(Dataset items)
##########

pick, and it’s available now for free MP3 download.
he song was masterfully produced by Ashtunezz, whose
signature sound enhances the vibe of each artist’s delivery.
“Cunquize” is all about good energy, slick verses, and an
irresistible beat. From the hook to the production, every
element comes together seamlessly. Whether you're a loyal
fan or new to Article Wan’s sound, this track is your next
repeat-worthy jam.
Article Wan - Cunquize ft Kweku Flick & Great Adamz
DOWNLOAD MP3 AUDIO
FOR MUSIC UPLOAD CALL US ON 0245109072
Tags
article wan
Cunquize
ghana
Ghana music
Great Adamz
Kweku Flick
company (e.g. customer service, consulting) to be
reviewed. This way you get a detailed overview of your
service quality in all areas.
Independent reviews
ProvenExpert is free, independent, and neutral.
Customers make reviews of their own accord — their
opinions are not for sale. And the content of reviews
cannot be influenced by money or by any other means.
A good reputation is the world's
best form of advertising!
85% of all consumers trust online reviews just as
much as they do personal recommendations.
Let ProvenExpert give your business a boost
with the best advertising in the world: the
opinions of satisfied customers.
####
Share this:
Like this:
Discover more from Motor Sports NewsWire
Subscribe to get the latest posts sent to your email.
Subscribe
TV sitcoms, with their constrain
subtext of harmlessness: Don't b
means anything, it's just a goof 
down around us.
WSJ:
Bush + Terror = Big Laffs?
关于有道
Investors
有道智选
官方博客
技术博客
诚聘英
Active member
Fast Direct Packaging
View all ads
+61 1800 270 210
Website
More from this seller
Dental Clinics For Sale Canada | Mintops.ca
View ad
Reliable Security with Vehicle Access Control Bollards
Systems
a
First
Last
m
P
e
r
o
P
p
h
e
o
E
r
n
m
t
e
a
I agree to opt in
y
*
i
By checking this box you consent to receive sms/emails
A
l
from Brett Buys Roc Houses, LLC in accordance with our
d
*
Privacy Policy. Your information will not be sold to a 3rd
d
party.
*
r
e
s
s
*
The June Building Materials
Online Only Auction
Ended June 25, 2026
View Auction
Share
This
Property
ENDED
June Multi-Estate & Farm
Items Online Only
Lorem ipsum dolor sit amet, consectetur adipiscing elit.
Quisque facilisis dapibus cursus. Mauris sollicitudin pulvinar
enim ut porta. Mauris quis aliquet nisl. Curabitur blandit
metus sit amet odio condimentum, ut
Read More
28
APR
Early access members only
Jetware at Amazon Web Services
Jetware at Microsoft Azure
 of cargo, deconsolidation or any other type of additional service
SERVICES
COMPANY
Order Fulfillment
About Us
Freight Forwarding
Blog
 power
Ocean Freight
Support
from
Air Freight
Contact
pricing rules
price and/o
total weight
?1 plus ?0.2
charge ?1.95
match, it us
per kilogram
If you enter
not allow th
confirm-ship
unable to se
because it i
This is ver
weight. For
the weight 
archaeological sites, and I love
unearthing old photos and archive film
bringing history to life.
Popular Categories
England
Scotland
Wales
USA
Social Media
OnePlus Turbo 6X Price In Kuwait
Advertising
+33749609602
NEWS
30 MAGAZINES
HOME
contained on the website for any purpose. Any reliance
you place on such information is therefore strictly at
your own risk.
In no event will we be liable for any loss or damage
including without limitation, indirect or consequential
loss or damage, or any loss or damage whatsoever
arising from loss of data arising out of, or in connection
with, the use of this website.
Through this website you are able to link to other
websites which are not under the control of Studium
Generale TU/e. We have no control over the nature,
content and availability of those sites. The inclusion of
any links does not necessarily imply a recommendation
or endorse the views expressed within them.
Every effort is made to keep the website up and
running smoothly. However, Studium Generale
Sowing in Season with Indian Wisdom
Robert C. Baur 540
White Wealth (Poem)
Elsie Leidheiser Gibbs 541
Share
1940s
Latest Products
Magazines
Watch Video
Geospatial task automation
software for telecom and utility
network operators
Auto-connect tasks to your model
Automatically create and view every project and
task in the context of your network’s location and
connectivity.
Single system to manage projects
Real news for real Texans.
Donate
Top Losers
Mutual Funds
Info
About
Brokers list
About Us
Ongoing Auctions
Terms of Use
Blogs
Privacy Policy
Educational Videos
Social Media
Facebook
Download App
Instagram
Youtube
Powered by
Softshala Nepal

##########

Until the last line is reached, keep transcribing the data exactly.

pick, and it’s available now for free MP3 download.
he song was masterfully produced by Ashtunezz, whose
signature sound enhances the vibe of each artist’s delivery.
“Cunquize” is all about good energy, slick verses, and an
irresistible beat. From the hook to the production, every
element comes together seamlessly. Whether you're a loyal
fan or new to Article Wan’s sound, this track is your next
repeat-worthy jam.
Article Wan - Cunquize ft Kweku Flick & Great Adamz
DOWNLOAD MP3 AUDIO
FOR MUSIC UPLOAD CALL US ON 0245109072
Tags
article wan
Cunquize
ghana
Ghana music
Great Adamz
Kweku Flick
company (e.g. customer service, consulting) to be
reviewed. This way you get a detailed overview of your
service quality in all areas.
Independent reviews
ProvenExpert is free, independent, and neutral.
Customers make reviews of their own accord — their
opinions are not for sale. And the content of reviews
cannot be influenced by money or by any other means.
A good reputation is the world's
best form of advertising!
85% of all consumers trust online reviews just as
much as they do personal recommendations.
Let ProvenExpert give your business a boost
with the best advertising in the world: the
opinions of satisfied customers.
####
Share this:
Like this:
Discover more from Motor Sports NewsWire
Subscribe to get the latest posts sent to your email.
Subscribe
TV sitcoms, with their constrain
subtext of harmlessness: Don't b
means anything, it's just a goof 
down around us.
WSJ:
Bush + Terror = Big Laffs?
关于有道
Investors
有道智选
官方博客
技术博客
诚聘英
Active member
Fast Direct Packaging
View all ads
+61 1800 270 210
Website
More from this seller
Dental Clinics For Sale Canada | Mintops.ca
View ad
Reliable Security with Vehicle Access Control Bollards
Systems
a
First
Last
m
P
e
r
o
P
p
h
e
o
E
r
n
m
t
e
a
I agree to opt in
y
*
i
By checking this box you consent to receive sms/emails
A
l
from Brett Buys Roc Houses, LLC in accordance with our
d
*
Privacy Policy. Your information will not be sold to a 3rd
d
party.
*
r
e
s
s
*
The June Building Materials
Online Only Auction
Ended June 25, 2026
View Auction
Share
This
Property
ENDED
June Multi-Estate & Farm
Items Online Only
Lorem ipsum dolor sit amet, consectetur adipiscing elit.
Quisque facilisis dapibus cursus. Mauris sollicitudin pulvinar
enim ut porta. Mauris quis aliquet nisl. Curabitur blandit
metus sit amet odio condimentum, ut
Read More
28
APR
Early access members only
Jetware at Amazon Web Services
Jetware at Microsoft Azure
 of cargo, deconsolidation or any other type of additional service
SERVICES
COMPANY
Order Fulfillment
About Us
Freight Forwarding
Blog
 power
Ocean Freight
Support
from
Air Freight
Contact
pricing rules
price and/o
total weight
?1 plus ?0.2
charge ?1.95
match, it us
per kilogram
If you enter
not allow th
confirm-ship
unable to se
because it i
This is ver
weight. For
the weight 
archaeological sites, and I love
unearthing old photos and archive film
bringing history to life.
Popular Categories
England
Scotland
Wales
USA
Social Media
OnePlus Turbo 6X Price In Kuwait
Advertising
+33749609602
NEWS
30 MAGAZINES
HOME
contained on the website for any purpose. Any reliance
you place on such information is therefore strictly at
your own risk.
In no event will we be liable for any loss or damage
including without limitation, indirect or consequential
loss or damage, or any loss or damage whatsoever
arising from loss of data arising out of, or in connection
with, the use of this website.
Through this website you are able to link to other
websites which are not under the control of Studium
Generale TU/e. We have no control over the nature,
content and availability of those sites. The inclusion of
any links does not necessarily imply a recommendation
or endorse the views expressed within them.
Every effort is made to keep the website up and
running smoothly. However, Studium Generale
Sowing in Season with Indian Wisdom
Robert C. Baur 540
White Wealth (Poem)
Elsie Leidheiser Gibbs 541
Share
1940s
Latest Products
Magazines
Watch Video
Geospatial task automation
software for telecom and utility
network operators
Auto-connect tasks to your model
Automatically create and view every project and
task in the context of your network’s location and
connectivity.
Single system to manage projects
Real news for real Texans.
Donate
Top Losers
Mutual Funds
Info
About
Brokers list
About Us
Ongoing Auctions
Terms of Use
Blogs
Privacy Policy
Educational Videos
Social Media
Facebook
Download App
Instagram
Youtube
Powered by
Softshala Nepal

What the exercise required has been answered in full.